# [Task brief]
Omit the pictures while printing every entry below exactly as given.

# [Data extract]
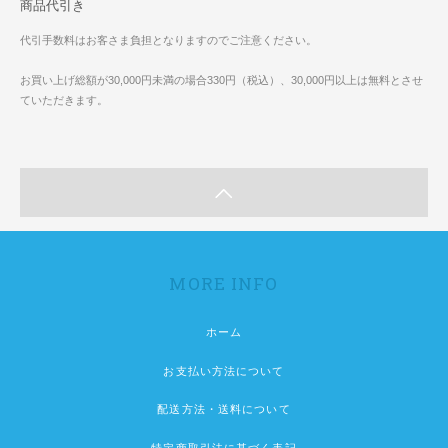
商品代引き
代引手数料はお客さま負担となりますのでご注意ください。
お買い上げ総額が30,000円未満の場合330円（税込）、30,000円以上は無料とさせ
ていただきます。
MORE INFO
ホーム
お支払い方法について
配送方法・送料について
特定商取引法に基づく表記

# [Response area]
商品代引き
代引手数料はお客さま負担となりますのでご注意ください。
お買い上げ総額が30,000円未満の場合330円（税込）、30,000円以上は無料とさせ
ていただきます。
MORE INFO
ホーム
お支払い方法について
配送方法・送料について
特定商取引法に基づく表記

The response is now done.